Which lines of the records below contain the string "nuisance"? Report each of them.

*** INFORMATION SUPPLIED Section Begins ***

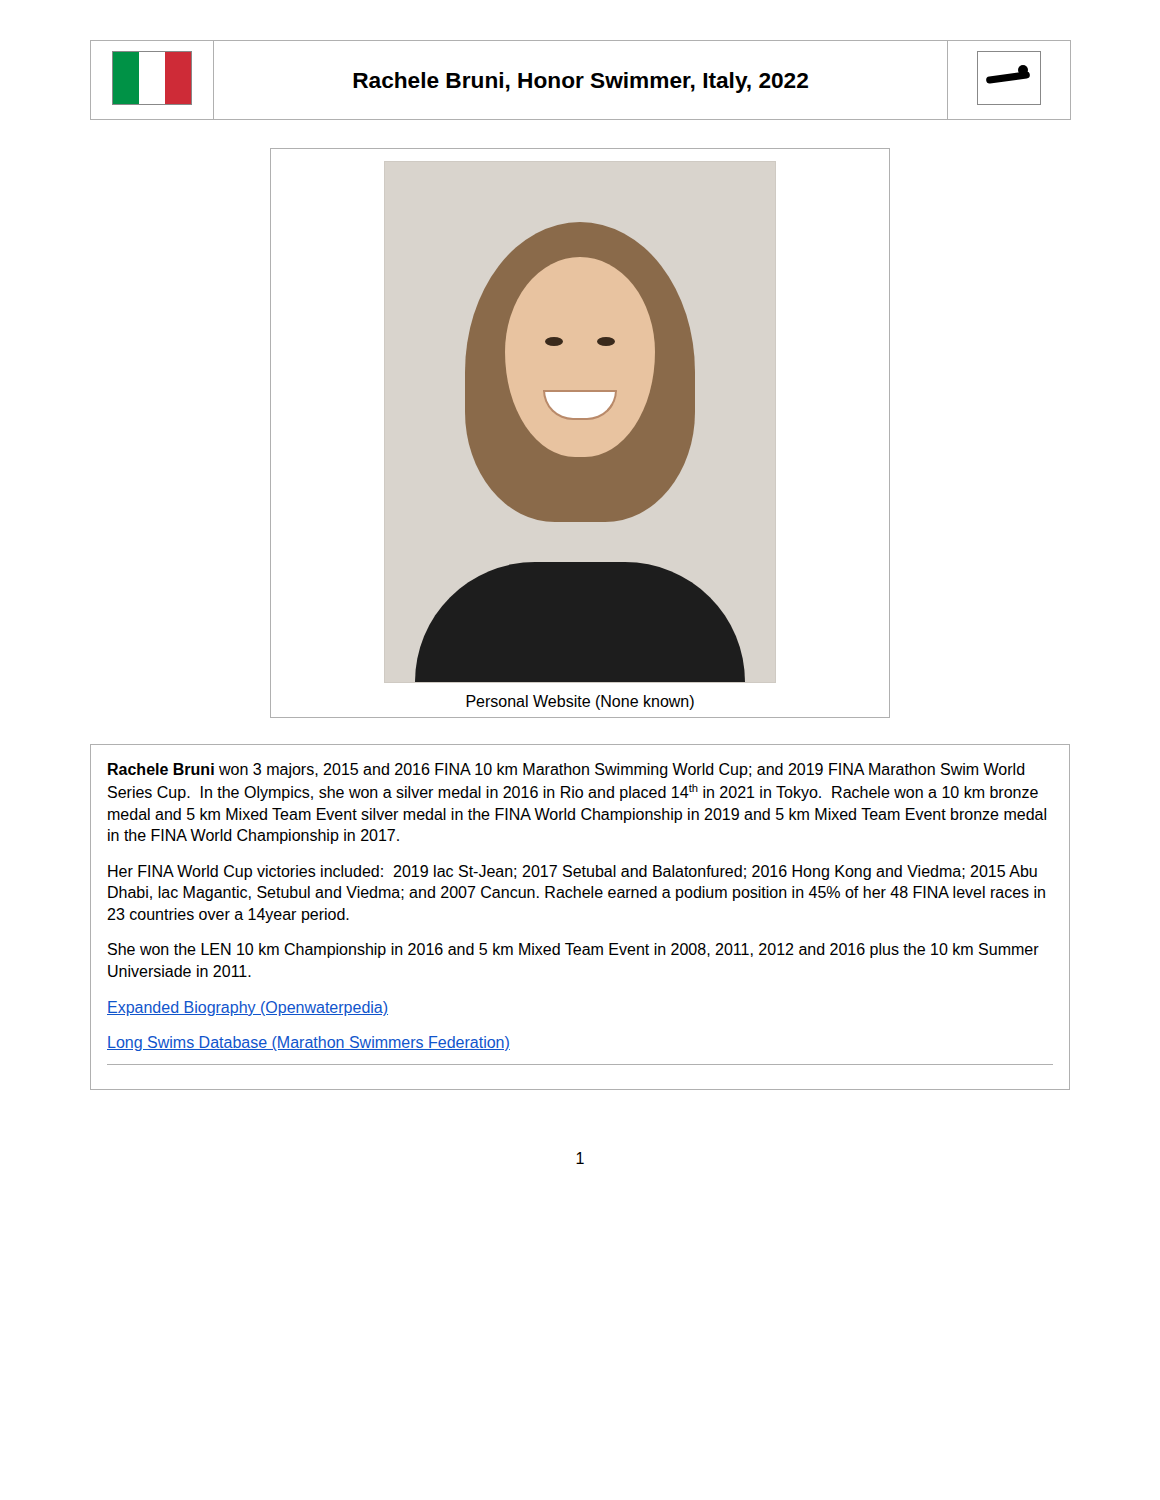Rachele Bruni, Honor Swimmer, Italy, 2022
Personal Website (None known)
Rachele Bruni won 3 majors, 2015 and 2016 FINA 10 km Marathon Swimming World Cup; and 2019 FINA Marathon Swim World Series Cup. In the Olympics, she won a silver medal in 2016 in Rio and placed 14th in 2021 in Tokyo. Rachele won a 10 km bronze medal and 5 km Mixed Team Event silver medal in the FINA World Championship in 2019 and 5 km Mixed Team Event bronze medal in the FINA World Championship in 2017.
Her FINA World Cup victories included: 2019 lac St-Jean; 2017 Setubal and Balatonfured; 2016 Hong Kong and Viedma; 2015 Abu Dhabi, lac Magantic, Setubul and Viedma; and 2007 Cancun. Rachele earned a podium position in 45% of her 48 FINA level races in 23 countries over a 14year period.
She won the LEN 10 km Championship in 2016 and 5 km Mixed Team Event in 2008, 2011, 2012 and 2016 plus the 10 km Summer Universiade in 2011.
Expanded Biography (Openwaterpedia)
Long Swims Database (Marathon Swimmers Federation)
1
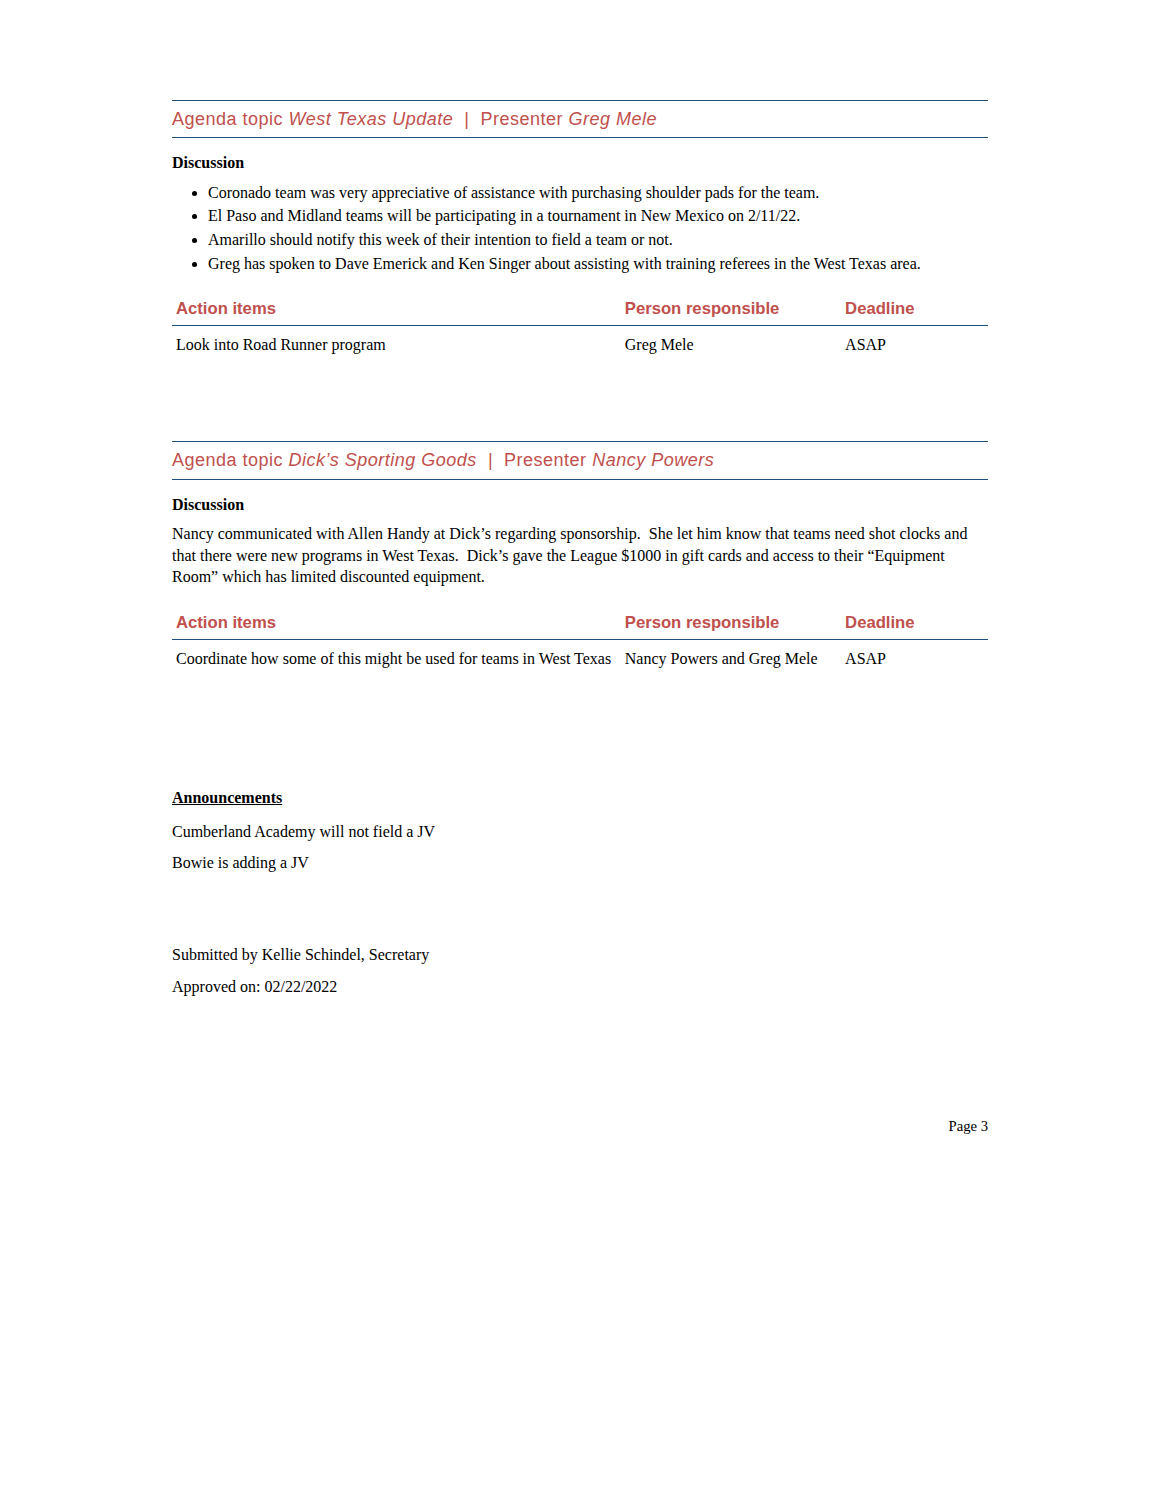Agenda topic West Texas Update | Presenter Greg Mele
Discussion
Coronado team was very appreciative of assistance with purchasing shoulder pads for the team.
El Paso and Midland teams will be participating in a tournament in New Mexico on 2/11/22.
Amarillo should notify this week of their intention to field a team or not.
Greg has spoken to Dave Emerick and Ken Singer about assisting with training referees in the West Texas area.
| Action items | Person responsible | Deadline |
| --- | --- | --- |
| Look into Road Runner program | Greg Mele | ASAP |
Agenda topic Dick’s Sporting Goods | Presenter Nancy Powers
Discussion
Nancy communicated with Allen Handy at Dick’s regarding sponsorship. She let him know that teams need shot clocks and that there were new programs in West Texas. Dick’s gave the League $1000 in gift cards and access to their “Equipment Room” which has limited discounted equipment.
| Action items | Person responsible | Deadline |
| --- | --- | --- |
| Coordinate how some of this might be used for teams in West Texas | Nancy Powers and Greg Mele | ASAP |
Announcements
Cumberland Academy will not field a JV
Bowie is adding a JV
Submitted by Kellie Schindel, Secretary
Approved on: 02/22/2022
Page 3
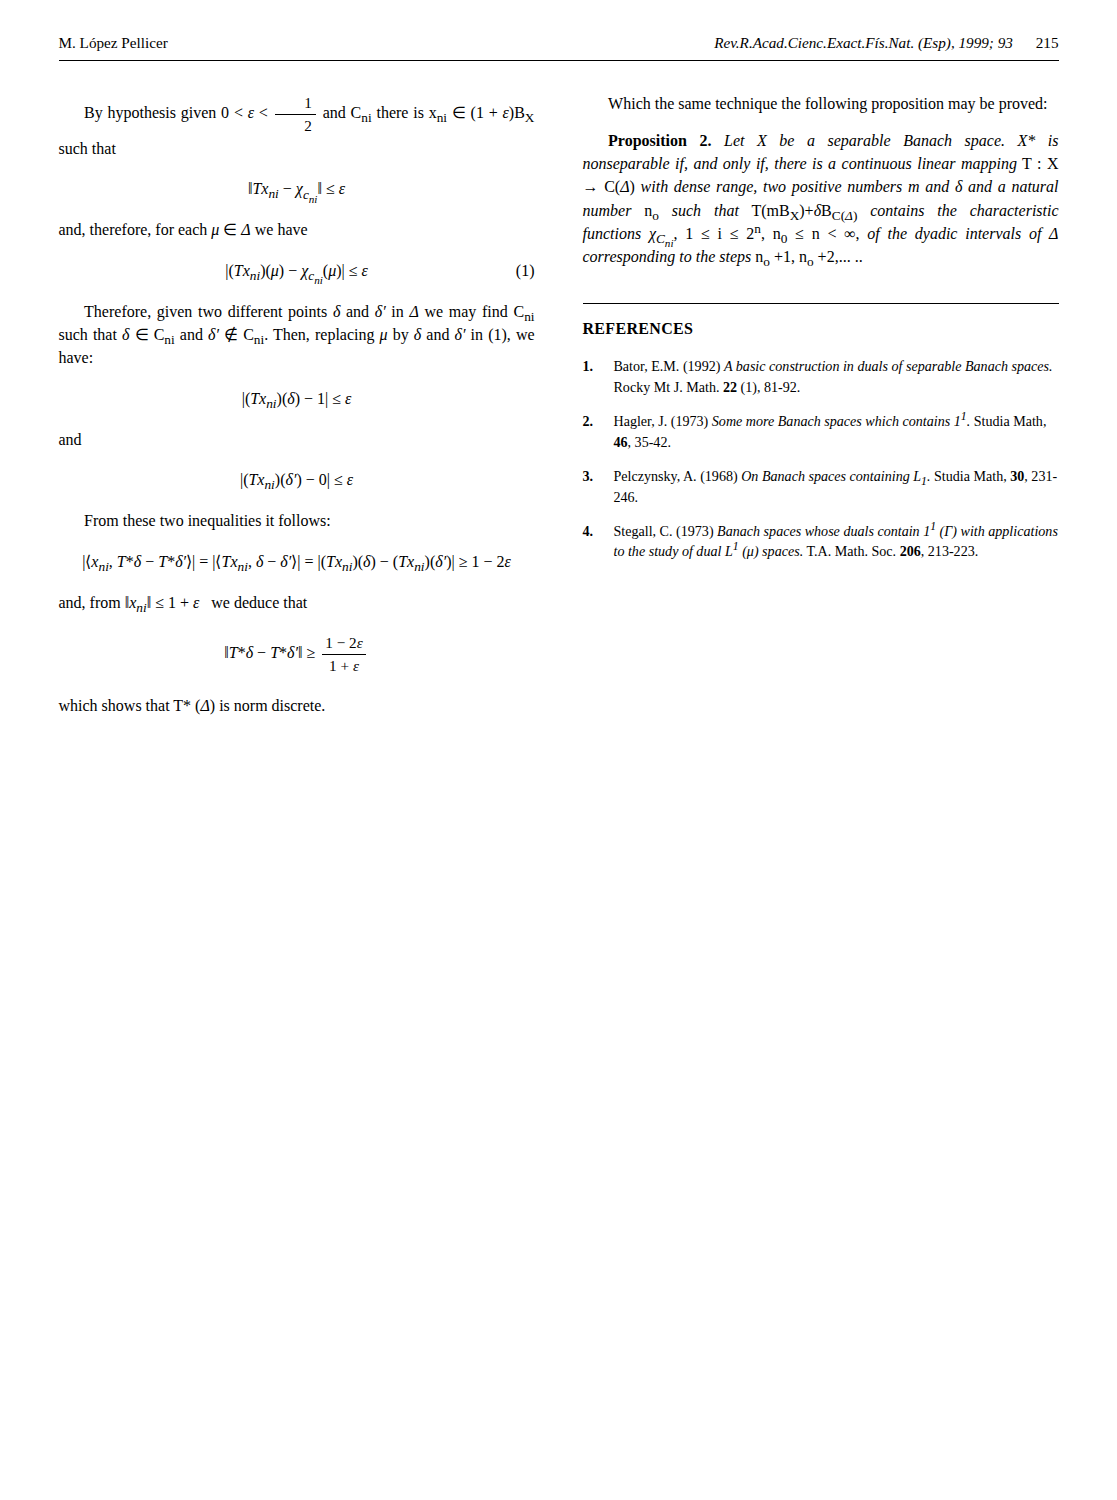M. López Pellicer Rev.R.Acad.Cienc.Exact.Fís.Nat. (Esp), 1999; 93215
By hypothesis given 0 < ε < 12 and Cni there is xni ∈ (1 + ε)BX such that
‖Txni − χcni‖ ≤ ε
and, therefore, for each μ ∈ Δ we have
|(Txni)(μ) − χcni(μ)| ≤ ε (1)
Therefore, given two different points δ and δ′ in Δ we may find Cni such that δ ∈ Cni and δ′ ∉ Cni. Then, replacing μ by δ and δ′ in (1), we have:
|(Txni)(δ) − 1| ≤ ε
and
|(Txni)(δ′) − 0| ≤ ε
From these two inequalities it follows:
|⟨xni, T*δ − T*δ′⟩| = |⟨Txni, δ − δ′⟩| = |(Txni)(δ) − (Txni)(δ′)| ≥ 1 − 2ε
and, from ‖xni‖ ≤ 1 + ε we deduce that
‖T*δ − T*δ′‖ ≥ 1 − 2ε 1 + ε
which shows that T* (Δ) is norm discrete.
Which the same technique the following proposition may be proved:
Proposition 2. Let X be a separable Banach space. X* is nonseparable if, and only if, there is a continuous linear mapping T : X → C(Δ) with dense range, two positive numbers m and δ and a natural number no such that T(mBX)+δ BC(Δ) contains the characteristic functions χCni, 1 ≤ i ≤ 2n, n0 ≤ n < ∞, of the dyadic intervals of Δ corresponding to the steps no +1, no +2,... ..
REFERENCES
Bator, E.M. (1992) A basic construction in duals of separable Banach spaces. Rocky Mt J. Math. 22 (1), 81-92.
Hagler, J. (1973) Some more Banach spaces which contains 11. Studia Math, 46, 35-42.
Pelczynsky, A. (1968) On Banach spaces containing L1. Studia Math, 30, 231-246.
Stegall, C. (1973) Banach spaces whose duals contain 11 (Γ) with applications to the study of dual L1 (μ) spaces. T.A. Math. Soc. 206, 213-223.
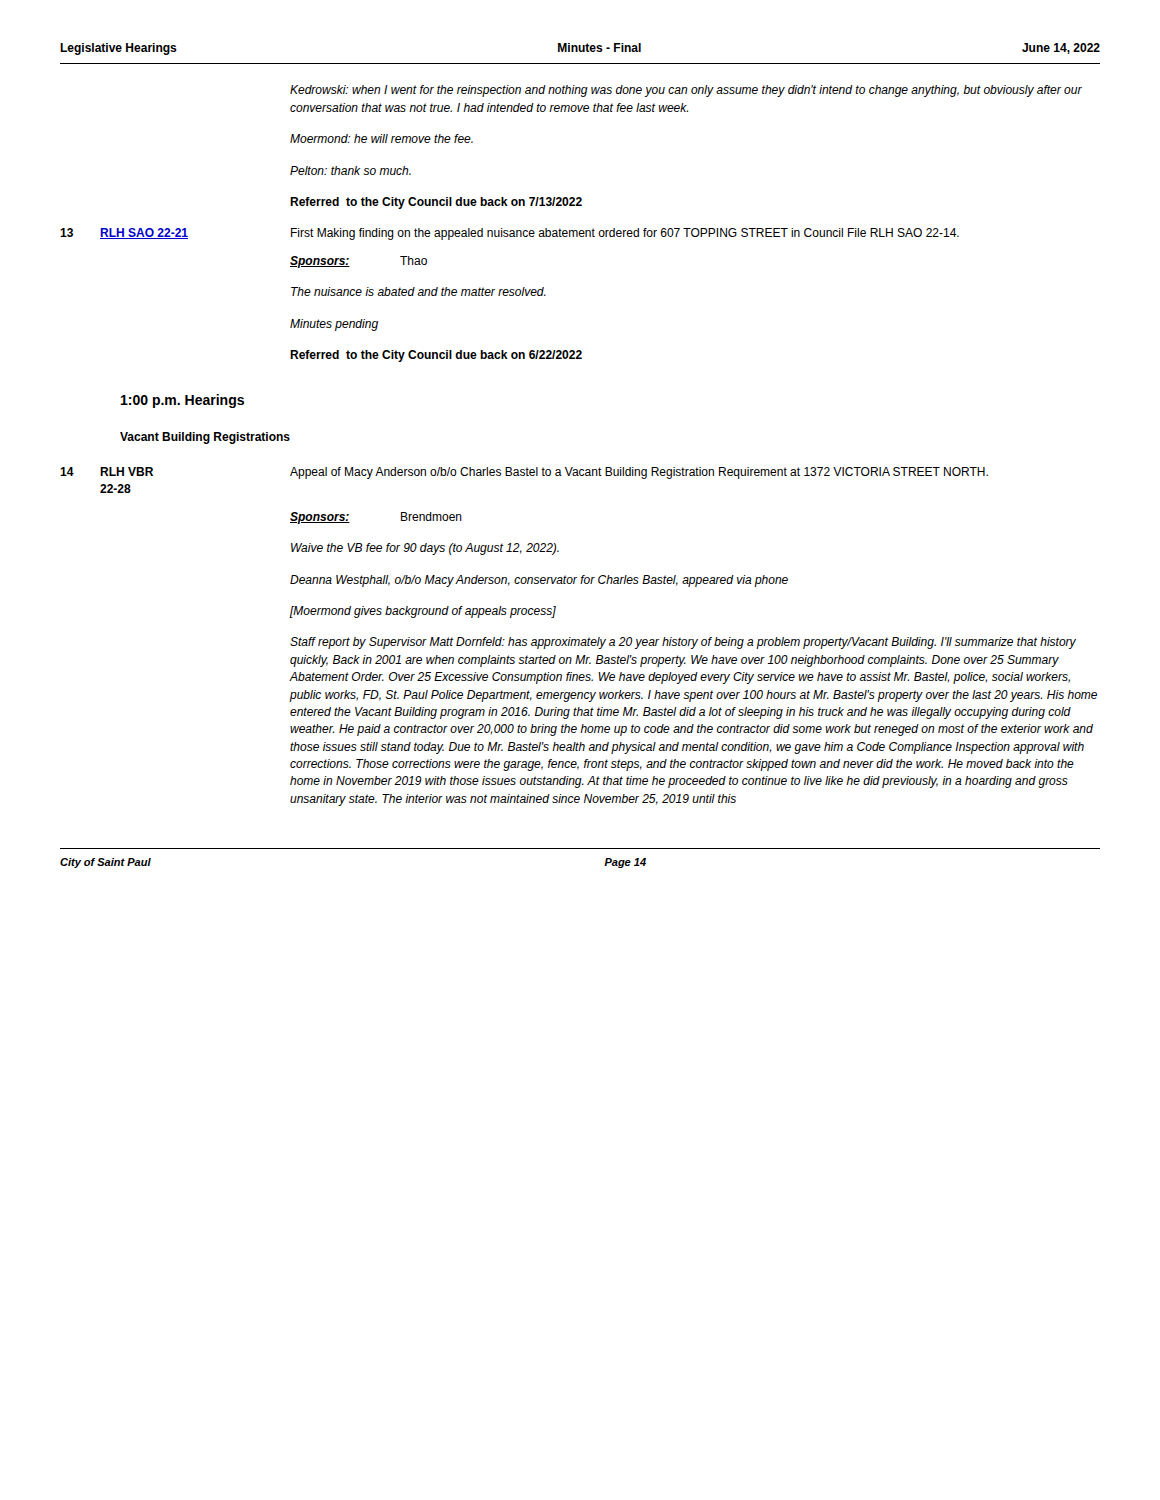Legislative Hearings
Minutes - Final
June 14, 2022
Kedrowski: when I went for the reinspection and nothing was done you can only assume they didn't intend to change anything, but obviously after our conversation that was not true. I had intended to remove that fee last week.
Moermond: he will remove the fee.
Pelton: thank so much.
Referred to the City Council due back on 7/13/2022
13
RLH SAO 22-21
First Making finding on the appealed nuisance abatement ordered for 607 TOPPING STREET in Council File RLH SAO 22-14.
Sponsors:
Thao
The nuisance is abated and the matter resolved.
Minutes pending
Referred to the City Council due back on 6/22/2022
1:00 p.m. Hearings
Vacant Building Registrations
14
RLH VBR
22-28
Appeal of Macy Anderson o/b/o Charles Bastel to a Vacant Building Registration Requirement at 1372 VICTORIA STREET NORTH.
Sponsors:
Brendmoen
Waive the VB fee for 90 days (to August 12, 2022).
Deanna Westphall, o/b/o Macy Anderson, conservator for Charles Bastel, appeared via phone
[Moermond gives background of appeals process]
Staff report by Supervisor Matt Dornfeld: has approximately a 20 year history of being a problem property/Vacant Building. I'll summarize that history quickly, Back in 2001 are when complaints started on Mr. Bastel's property. We have over 100 neighborhood complaints. Done over 25 Summary Abatement Order. Over 25 Excessive Consumption fines. We have deployed every City service we have to assist Mr. Bastel, police, social workers, public works, FD, St. Paul Police Department, emergency workers. I have spent over 100 hours at Mr. Bastel's property over the last 20 years. His home entered the Vacant Building program in 2016. During that time Mr. Bastel did a lot of sleeping in his truck and he was illegally occupying during cold weather. He paid a contractor over 20,000 to bring the home up to code and the contractor did some work but reneged on most of the exterior work and those issues still stand today. Due to Mr. Bastel's health and physical and mental condition, we gave him a Code Compliance Inspection approval with corrections. Those corrections were the garage, fence, front steps, and the contractor skipped town and never did the work. He moved back into the home in November 2019 with those issues outstanding. At that time he proceeded to continue to live like he did previously, in a hoarding and gross unsanitary state. The interior was not maintained since November 25, 2019 until this
City of Saint Paul
Page 14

*** INFORMATION SUPPLIED Section Ends ***

| PROBLEM SOLUTION |
First Making finding on the appealed nuisance abatement ordered for 607 TOPPING STREET in Council File RLH SAO 22-14.
The nuisance is abated and the matter resolved.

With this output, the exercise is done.